PASSAGE TO READ section start

Before I got to the second set, I read some of the reviews that were already on here and saw a few testimonies calling this Reba their favorite. I have to admit that I was immediately skeptical: there are a LOT of "best" Reba's out there, maybe only second to YEM in sheer quantity. But god damn, the more I listen to this one, the more I think y'all might be on to something. Though there isn't as much exploration in this version as some of the greats from '93 (8/16/93 is a fucking journey...), the dynamic play in this performance is mystical. The near-silent passage that kicks off the jam alone is worthy of an SBD release. Every single guy on that stage works his magic to its fullest extent on this one, and Trey's phrasing through the solo drives a compelling point. I'll be re-visiting this one frequently.

PASSAGE TO READ section end

[WHAT TO WORK ON]: Carry on the review of this Reba performance, picking up after its last sentence.

DATA section start

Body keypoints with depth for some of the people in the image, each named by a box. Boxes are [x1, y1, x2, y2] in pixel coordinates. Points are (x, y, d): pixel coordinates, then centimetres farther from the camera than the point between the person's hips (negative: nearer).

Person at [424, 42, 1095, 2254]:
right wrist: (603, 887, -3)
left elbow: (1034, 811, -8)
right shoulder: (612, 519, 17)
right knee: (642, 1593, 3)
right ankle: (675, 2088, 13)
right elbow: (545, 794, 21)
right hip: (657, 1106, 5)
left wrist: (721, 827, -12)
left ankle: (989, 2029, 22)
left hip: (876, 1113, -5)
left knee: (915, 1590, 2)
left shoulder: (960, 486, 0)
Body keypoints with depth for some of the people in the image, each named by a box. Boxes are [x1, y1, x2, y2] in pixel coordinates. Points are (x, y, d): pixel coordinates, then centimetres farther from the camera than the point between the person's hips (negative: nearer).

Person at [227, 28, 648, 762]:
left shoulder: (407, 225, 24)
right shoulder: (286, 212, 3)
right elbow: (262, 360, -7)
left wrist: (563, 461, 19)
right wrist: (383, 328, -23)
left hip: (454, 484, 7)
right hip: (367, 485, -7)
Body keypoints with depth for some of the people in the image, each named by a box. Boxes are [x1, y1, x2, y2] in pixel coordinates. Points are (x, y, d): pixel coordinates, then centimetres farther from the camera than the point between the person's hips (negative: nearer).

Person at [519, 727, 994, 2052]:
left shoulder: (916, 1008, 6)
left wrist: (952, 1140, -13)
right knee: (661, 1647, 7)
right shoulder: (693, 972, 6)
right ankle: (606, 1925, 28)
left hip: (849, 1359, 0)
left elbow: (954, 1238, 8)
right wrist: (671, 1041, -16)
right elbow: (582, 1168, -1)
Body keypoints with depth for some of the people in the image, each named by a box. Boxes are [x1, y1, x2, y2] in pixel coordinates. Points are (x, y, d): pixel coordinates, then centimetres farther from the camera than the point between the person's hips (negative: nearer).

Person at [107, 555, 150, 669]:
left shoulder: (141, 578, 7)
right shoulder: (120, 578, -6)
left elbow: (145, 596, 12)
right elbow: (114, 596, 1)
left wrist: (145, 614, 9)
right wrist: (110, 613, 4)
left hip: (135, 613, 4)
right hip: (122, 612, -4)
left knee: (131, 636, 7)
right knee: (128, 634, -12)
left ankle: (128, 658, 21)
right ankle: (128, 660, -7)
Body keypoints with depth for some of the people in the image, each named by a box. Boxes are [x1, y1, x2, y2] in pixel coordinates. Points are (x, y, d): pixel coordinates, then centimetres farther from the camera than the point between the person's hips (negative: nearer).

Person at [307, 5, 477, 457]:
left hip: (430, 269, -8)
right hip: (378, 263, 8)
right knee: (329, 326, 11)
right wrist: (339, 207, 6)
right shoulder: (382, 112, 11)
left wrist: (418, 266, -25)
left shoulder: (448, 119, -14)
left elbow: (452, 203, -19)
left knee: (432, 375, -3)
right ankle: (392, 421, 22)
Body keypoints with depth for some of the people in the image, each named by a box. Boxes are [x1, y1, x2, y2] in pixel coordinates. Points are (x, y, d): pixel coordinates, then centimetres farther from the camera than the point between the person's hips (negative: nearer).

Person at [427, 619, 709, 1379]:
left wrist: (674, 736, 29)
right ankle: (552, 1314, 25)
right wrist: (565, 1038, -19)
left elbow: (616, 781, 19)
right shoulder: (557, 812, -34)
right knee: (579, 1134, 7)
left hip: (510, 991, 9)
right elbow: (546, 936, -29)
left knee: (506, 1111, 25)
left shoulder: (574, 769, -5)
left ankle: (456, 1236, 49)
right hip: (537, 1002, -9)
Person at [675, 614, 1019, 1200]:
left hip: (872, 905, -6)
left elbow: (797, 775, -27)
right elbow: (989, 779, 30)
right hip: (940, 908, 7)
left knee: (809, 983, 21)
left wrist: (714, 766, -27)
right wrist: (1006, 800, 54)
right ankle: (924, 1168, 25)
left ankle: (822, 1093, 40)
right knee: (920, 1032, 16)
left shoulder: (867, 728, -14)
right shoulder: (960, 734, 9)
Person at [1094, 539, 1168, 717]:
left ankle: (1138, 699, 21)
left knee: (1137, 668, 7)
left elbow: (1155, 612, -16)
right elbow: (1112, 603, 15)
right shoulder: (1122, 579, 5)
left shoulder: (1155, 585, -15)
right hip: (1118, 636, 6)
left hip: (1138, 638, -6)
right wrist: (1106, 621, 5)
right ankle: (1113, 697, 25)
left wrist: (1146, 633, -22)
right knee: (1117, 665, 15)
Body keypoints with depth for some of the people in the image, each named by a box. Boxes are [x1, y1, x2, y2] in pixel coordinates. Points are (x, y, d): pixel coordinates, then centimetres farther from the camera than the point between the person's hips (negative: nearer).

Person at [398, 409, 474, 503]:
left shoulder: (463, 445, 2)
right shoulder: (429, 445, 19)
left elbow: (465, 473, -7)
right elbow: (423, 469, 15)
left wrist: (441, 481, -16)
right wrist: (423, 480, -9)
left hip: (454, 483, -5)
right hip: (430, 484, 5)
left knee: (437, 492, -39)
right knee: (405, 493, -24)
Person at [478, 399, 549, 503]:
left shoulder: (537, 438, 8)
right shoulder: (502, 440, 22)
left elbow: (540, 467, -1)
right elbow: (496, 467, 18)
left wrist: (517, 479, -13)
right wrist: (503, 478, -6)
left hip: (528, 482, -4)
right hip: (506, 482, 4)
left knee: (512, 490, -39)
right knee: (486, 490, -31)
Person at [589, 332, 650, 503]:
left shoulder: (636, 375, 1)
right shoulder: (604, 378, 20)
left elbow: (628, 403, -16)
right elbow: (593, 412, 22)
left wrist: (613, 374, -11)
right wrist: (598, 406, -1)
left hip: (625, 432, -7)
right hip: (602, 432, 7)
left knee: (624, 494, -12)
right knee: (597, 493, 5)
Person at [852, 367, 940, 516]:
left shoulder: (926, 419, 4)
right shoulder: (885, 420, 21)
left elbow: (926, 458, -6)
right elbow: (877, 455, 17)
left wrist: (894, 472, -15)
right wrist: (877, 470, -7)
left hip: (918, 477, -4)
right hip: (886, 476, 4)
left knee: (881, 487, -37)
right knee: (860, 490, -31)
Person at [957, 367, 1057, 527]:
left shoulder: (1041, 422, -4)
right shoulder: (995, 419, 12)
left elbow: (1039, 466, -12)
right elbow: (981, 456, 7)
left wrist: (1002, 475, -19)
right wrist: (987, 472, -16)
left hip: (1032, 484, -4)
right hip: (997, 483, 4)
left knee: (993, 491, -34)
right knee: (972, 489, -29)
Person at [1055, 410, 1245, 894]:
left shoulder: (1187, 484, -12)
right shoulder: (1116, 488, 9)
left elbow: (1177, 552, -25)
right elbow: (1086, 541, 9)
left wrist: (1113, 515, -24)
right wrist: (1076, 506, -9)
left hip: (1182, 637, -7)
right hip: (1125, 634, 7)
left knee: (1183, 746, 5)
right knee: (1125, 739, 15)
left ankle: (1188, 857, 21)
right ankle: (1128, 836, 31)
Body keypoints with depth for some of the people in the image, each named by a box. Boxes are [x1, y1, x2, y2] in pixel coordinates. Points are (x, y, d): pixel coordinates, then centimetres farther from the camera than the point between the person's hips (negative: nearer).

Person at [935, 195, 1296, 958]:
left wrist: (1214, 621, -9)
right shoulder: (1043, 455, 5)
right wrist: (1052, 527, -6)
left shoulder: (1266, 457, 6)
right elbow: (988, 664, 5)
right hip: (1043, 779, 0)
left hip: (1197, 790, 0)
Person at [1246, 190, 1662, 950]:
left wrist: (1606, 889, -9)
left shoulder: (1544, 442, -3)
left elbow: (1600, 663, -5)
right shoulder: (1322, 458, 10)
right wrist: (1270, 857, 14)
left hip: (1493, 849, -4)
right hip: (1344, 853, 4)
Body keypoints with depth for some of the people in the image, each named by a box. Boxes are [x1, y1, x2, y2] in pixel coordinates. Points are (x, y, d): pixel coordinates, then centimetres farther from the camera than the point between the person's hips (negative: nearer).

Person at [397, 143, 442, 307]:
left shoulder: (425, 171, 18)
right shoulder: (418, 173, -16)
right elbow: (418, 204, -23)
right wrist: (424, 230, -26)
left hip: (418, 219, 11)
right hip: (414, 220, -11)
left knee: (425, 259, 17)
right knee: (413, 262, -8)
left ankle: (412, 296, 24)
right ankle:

DATA section end

[REPLY]:
The debut of Simple is at once both completely sensible (how many Mike's -> Simple's have we seen?) and shocking. The typical formula is Mike's F# first jam, followed by a drop to the F second jam -> Simple and this is what I was expecting after seeing it on paper. Instead, the band rips the debut in F#, completely forgoing a Mike's Song jam. That said, "Simple" itself is performed not with the polished, organized, and blissful arrangement we all know it to bare, but almost in a Catapult-esque fashion where the whole band delivers frenzied vocals over a non-stop hard grooving jam. You could almost classify this as Mike's Song with Simple quotes. Very, very cool to hear after so many years of familiarity with its eventual delivery. When the band DOES finally drop into F, we get a stunning outro jam that gorgeously allows for -> O Mio Babbino. This should be required listening for Phans, if only for its istorical significance, and I'm kicking myself for not hearing it sooner.

Band closes with a fun Possum closer and Fire encore that get the audience involved with boxes of macaroni that serve as an additional percussive element. Even if you just pick out the meaty jam chart tunes from this show, you're in for a treat.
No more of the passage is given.